(Supplied text)
Learning to Live in Harmony

by on 19 July

When I opened the front door this morning, and took in the beauty of the clouds, feel of the breeze, and smell of fresh moist air, I felt really alive. I also felt an urge to write about learning to live well through meditation and mindfulness (M&M).

 

Harvard University research several years ago revealed that people spend half their waking hours thinking of things other than what they are doing at the time. A subconscious part of our brain is constantly looking out for more interesting or more important things to think about than what we are actually doing – i.e., what our body is doing at the time. This can help us survive because our mind is watching what’s going on in our environment - peripheral awareness - as well as trying to address any big issues going on in our lives. But much of this habitual, distracted thinking can create problems for us.

 

It’s fair to say that being human being is not easy – it’s difficult, impermanent, uncertain and finite:
- it regularly throws up problems to address – health, finances, relationships, or work-related.
- everything we experience could change or disappear, whether our possessions, jobs, relationships, or bodies.
- the future is uncertain, no matter how much we strive to control important features of our life, and
- our life will end at a time unknown to us.

 

This is the reality we all face and try to deal with. But there are several ways we try to cope which just make life worse. Instead of acknowledging these realities and learning to live in harmony with them, many of us tend to create stress in our lives by resisting our situation and/or fearing the future.

 

We often resist reality by becoming irritated or angry, or working compulsively hard to control or change it. All of this resistance creates unhappiness – mental stress with negative emotions - and unhealthy bodies. Or, we might try to “make it better” by pursuing sensory pleasures which will help us “forget” reality – like food, liquor, or digital experiences. Since these are temporary, however, they don’t solve our problems.

 

Besides practicing aversion to life, we might be practicing fear or anxiety about what might happen in the future. Rather than analyzing the probability of a negative event and, where appropriate, devising a strategy to deal it, we can fall into the habit of imagining problems and fearing them.

 

The very high level of anti-depressants prescribed in western society is a measure of how many people are experiencing stress and unhappiness.

 

All of this mental “fighting, fearing or striving” is not just a problem in the short term because our brains are malleable, what’s called “brain plasticity”. Every time we engage in unhealthy mental habits, they grow stronger. This habitual, negative mental activity changes the neural pathways in our brain and strengthens these unhealthy habits. It leads to more negative thinking in the future, and negatively affects our physical health as well – our ability to sleep, our heart, and our immune system.

 

“What you practice grows stronger”.

 

Many people take great care of their physical health – a good night’s sleep, healthy diet, exercise, stretching and regular visits to the doctor and dentist. And our bodies reflect how we treat them. Our mind, our mental health, needs the same degree of attention and care to be well. If much of our day is filled with negative thoughts, our brains will get really good at that. We will get really good at living in disharmony – not liking ourselves, our situation in life, or the people and world around us.

 

There is a healthier and happier way to live - to live in harmony with reality. It involves getting to know ourselves deeply - our habits of thought, speech, and behaviour – and gradually making wholesome changes in how we live our life.

(To be done)
Translate this sentence from the mindfulness essay into French: "Every time we engage in unhealthy mental habits, they grow stronger." The entries have nothing to do with the mindfulness essay.

(Provided material)

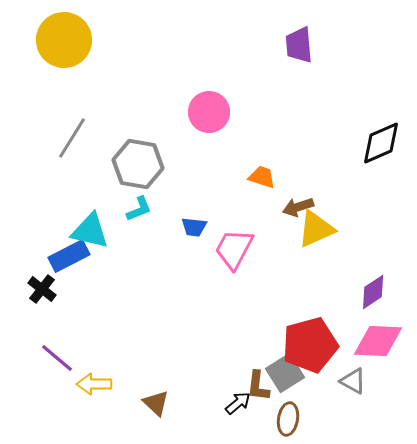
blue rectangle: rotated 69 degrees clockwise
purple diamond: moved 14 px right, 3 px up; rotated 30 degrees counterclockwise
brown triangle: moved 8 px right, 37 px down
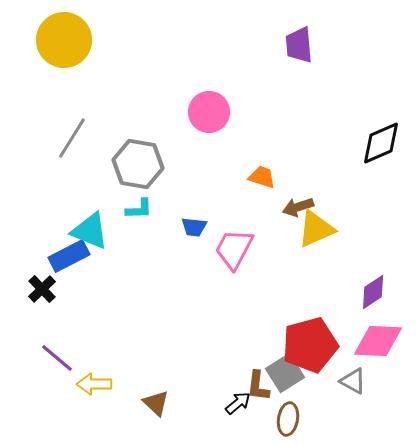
cyan L-shape: rotated 20 degrees clockwise
cyan triangle: rotated 9 degrees clockwise
black cross: rotated 8 degrees clockwise
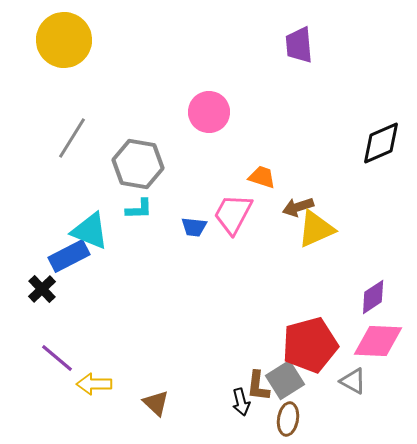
pink trapezoid: moved 1 px left, 35 px up
purple diamond: moved 5 px down
gray square: moved 7 px down
black arrow: moved 3 px right, 1 px up; rotated 116 degrees clockwise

(Task answer)
Chaque fois que nous nous livrons à des habitudes mentales malsaines, elles se renforcent.